Asked about fashion role models, Common credited people with “timeless styles,” and singled out Malcolm X, noting, too, that much of his wardrobe comes to him through stylists. The Chicago native further saluted New York, “my favorite city on the planet,” and one of his favorite places to see different styles and be inspired by them.
Of course Common was asked about his eyewear selections.
“I’ve been through phases where my eyewear was really free and different,” he said, nodding to preceding musician eyewear fashion plates like Parliament Funkadelic and Sly & the Family Stone, who most certainly were really free and different in that regard. He also lauded the “spirit and freedom” of Jimi Hendrix.
Now, however, eyewear is “something that defines where I am at the time—and what I want for the day…and what I feel.”
Common also spoke about his music, and in particular, its storytelling aspect—which he agreed was “a personal brand” tying in with exuding a sense of authenticity.
“I learned early on to be as authentic as I can as a creative person,” he said. “Authenticity has to be there—from the purest place possible.”

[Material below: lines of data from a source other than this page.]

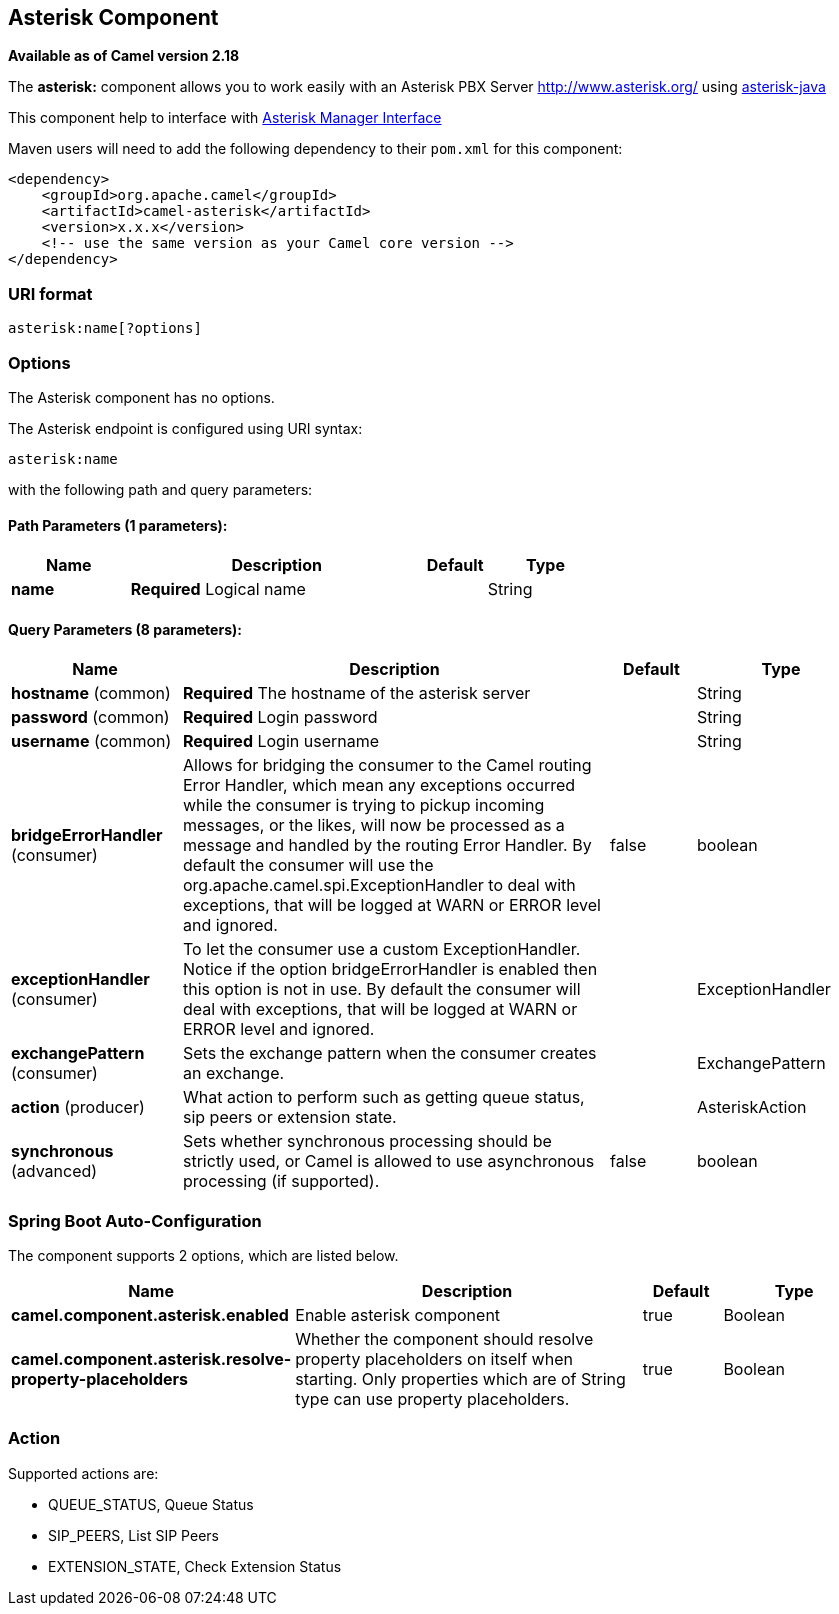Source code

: [[asterisk-component]]
== Asterisk Component

*Available as of Camel version 2.18*

The *asterisk:* component allows you to work easily with an Asterisk PBX Server http://www.asterisk.org/ using https://asterisk-java.org/[asterisk-java]

This component help to interface with http://www.voip-info.org/wiki-Asterisk+manager+API[Asterisk Manager Interface]

Maven users will need to add the following dependency to their `pom.xml`
for this component:

[source,xml]
------------------------------------------------------------
<dependency>
    <groupId>org.apache.camel</groupId>
    <artifactId>camel-asterisk</artifactId>
    <version>x.x.x</version>
    <!-- use the same version as your Camel core version -->
</dependency>
------------------------------------------------------------

### URI format

[source,java]
-------------------------------------------------------------------------------------------------------------------------
asterisk:name[?options]
-------------------------------------------------------------------------------------------------------------------------

### Options

// component options: START
The Asterisk component has no options.
// component options: END

// endpoint options: START
The Asterisk endpoint is configured using URI syntax:

----
asterisk:name
----

with the following path and query parameters:

==== Path Parameters (1 parameters):


[width="100%",cols="2,5,^1,2",options="header"]
|===
| Name | Description | Default | Type
| *name* | *Required* Logical name |  | String
|===


==== Query Parameters (8 parameters):


[width="100%",cols="2,5,^1,2",options="header"]
|===
| Name | Description | Default | Type
| *hostname* (common) | *Required* The hostname of the asterisk server |  | String
| *password* (common) | *Required* Login password |  | String
| *username* (common) | *Required* Login username |  | String
| *bridgeErrorHandler* (consumer) | Allows for bridging the consumer to the Camel routing Error Handler, which mean any exceptions occurred while the consumer is trying to pickup incoming messages, or the likes, will now be processed as a message and handled by the routing Error Handler. By default the consumer will use the org.apache.camel.spi.ExceptionHandler to deal with exceptions, that will be logged at WARN or ERROR level and ignored. | false | boolean
| *exceptionHandler* (consumer) | To let the consumer use a custom ExceptionHandler. Notice if the option bridgeErrorHandler is enabled then this option is not in use. By default the consumer will deal with exceptions, that will be logged at WARN or ERROR level and ignored. |  | ExceptionHandler
| *exchangePattern* (consumer) | Sets the exchange pattern when the consumer creates an exchange. |  | ExchangePattern
| *action* (producer) | What action to perform such as getting queue status, sip peers or extension state. |  | AsteriskAction
| *synchronous* (advanced) | Sets whether synchronous processing should be strictly used, or Camel is allowed to use asynchronous processing (if supported). | false | boolean
|===
// endpoint options: END
// spring-boot-auto-configure options: START
=== Spring Boot Auto-Configuration


The component supports 2 options, which are listed below.



[width="100%",cols="2,5,^1,2",options="header"]
|===
| Name | Description | Default | Type
| *camel.component.asterisk.enabled* | Enable asterisk component | true | Boolean
| *camel.component.asterisk.resolve-property-placeholders* | Whether the component should resolve property placeholders on itself when starting. Only properties which are of String type can use property placeholders. | true | Boolean
|===
// spring-boot-auto-configure options: END


### Action
Supported actions are:

* QUEUE_STATUS, Queue Status
* SIP_PEERS, List SIP Peers
* EXTENSION_STATE, Check Extension Status
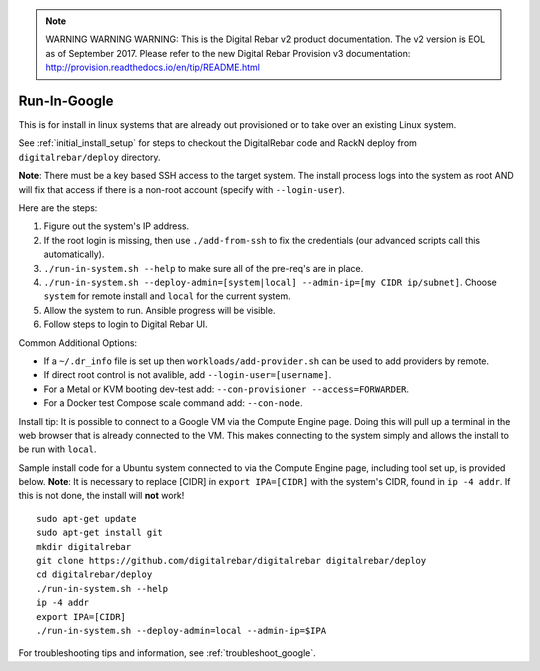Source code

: 
.. note:: WARNING WARNING WARNING:  This is the Digital Rebar v2 product documentation.  The v2 version is EOL as of September 2017.  Please refer to the new Digital Rebar Provision v3 documentation:  http:\/\/provision.readthedocs.io\/en\/tip\/README.html

.. index::
  pair: Linux; Run in Google
  pair: Deployment; Run in Google

.. _run_in_google:

Run-In-Google
=============

This is for install in linux systems that are already out provisioned or to take over an existing Linux system.

See :ref:`initial_install_setup` for steps to checkout the DigitalRebar code and RackN deploy from ``digitalrebar/deploy`` directory.

**Note**: There must be a key based SSH access to the target system.  The install process logs into the system as root AND will fix that access if there is a non-root account (specify with ``--login-user``).

Here are the steps:

#. Figure out the system's IP address.
#. If the root login is missing, then use ``./add-from-ssh`` to fix the credentials (our advanced scripts call this automatically).
#. ``./run-in-system.sh --help`` to make sure all of the pre-req's are in place.
#. ``./run-in-system.sh --deploy-admin=[system|local] --admin-ip=[my CIDR ip/subnet]``. Choose ``system`` for remote install and ``local`` for the current system.
#. Allow the system to run.  Ansible progress will be visible.
#. Follow steps to login to Digital Rebar UI.

Common Additional Options:

* If a ``~/.dr_info`` file is set up then ``workloads/add-provider.sh`` can be used to add providers by remote.
* If direct root control is not avalible, add ``--login-user=[username]``.
* For a Metal or KVM booting dev-test add: ``--con-provisioner --access=FORWARDER``.
* For a Docker test Compose scale command add: ``--con-node``.

Install tip: It is possible to connect to a Google VM via the Compute Engine page.  Doing this will pull up a terminal in the web browser that is already connected to the VM.  This makes connecting to the system simply and allows the install to be run with ``local``. 

Sample install code for a Ubuntu system connected to via the Compute Engine page, including tool set up, is provided below.  **Note**: It is necessary to replace [CIDR] in ``export IPA=[CIDR]`` with the system's CIDR, found in ``ip -4 addr``.  If this is not done, the install will **not** work!
::

	sudo apt-get update
	sudo apt-get install git
	mkdir digitalrebar
	git clone https://github.com/digitalrebar/digitalrebar digitalrebar/deploy
	cd digitalrebar/deploy
	./run-in-system.sh --help
	ip -4 addr
	export IPA=[CIDR]
	./run-in-system.sh --deploy-admin=local --admin-ip=$IPA

For troubleshooting tips and information, see :ref:`troubleshoot_google`.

He said he had “no problem creating authentic stories--even if using my imagination.” The stories might not be wholly true, he conceded, but by asking his friends how they felt and got through life, and taking “energy from people who lived those situations,” they still have authenticity.
“Anything we create art from, we’ve got to find our truth and put it out there,” he said, noting that his best songs derive from “people I’m around and sharing experiences with,” and finding experiences that “give you the most growth as an artist.”
Common also recounted the story of his name. Born Lonnie Corant Jaman Shuka Rashid Lynn, he recalled searching for a “rap name” in college and settling on Common Sense, since his mother always reminded him to use common sense—and because of the high-potency marijuana form sensimilla, which he related to it. He shortened it to Common after learning that a California group had the rights to the name.
“It was so frustrating I started losing my hair. That’s why I’m bald!” he said. “But I’m grateful because I relate to everyday people and common folk, and I’m a common person and there are things we have in common.”
And if he were not a major entertainment star, Common claimed he would be either a teacher or a therapist.
“I like to learn, and being a teacher you learn to be able to feed people knowledge and information,” he explained. “And if I weren’t a teacher, I’d be a therapist: I like talking to people, and helping them through their problems helps heal me, too, in different ways.”
Listening, concluded Common, is “one of the best ways to show love.” Meanwhile, he informed the jammed Bridge that his memoir Let Love Have the Last Word will be published May 7, to be accompanied by an album this summer.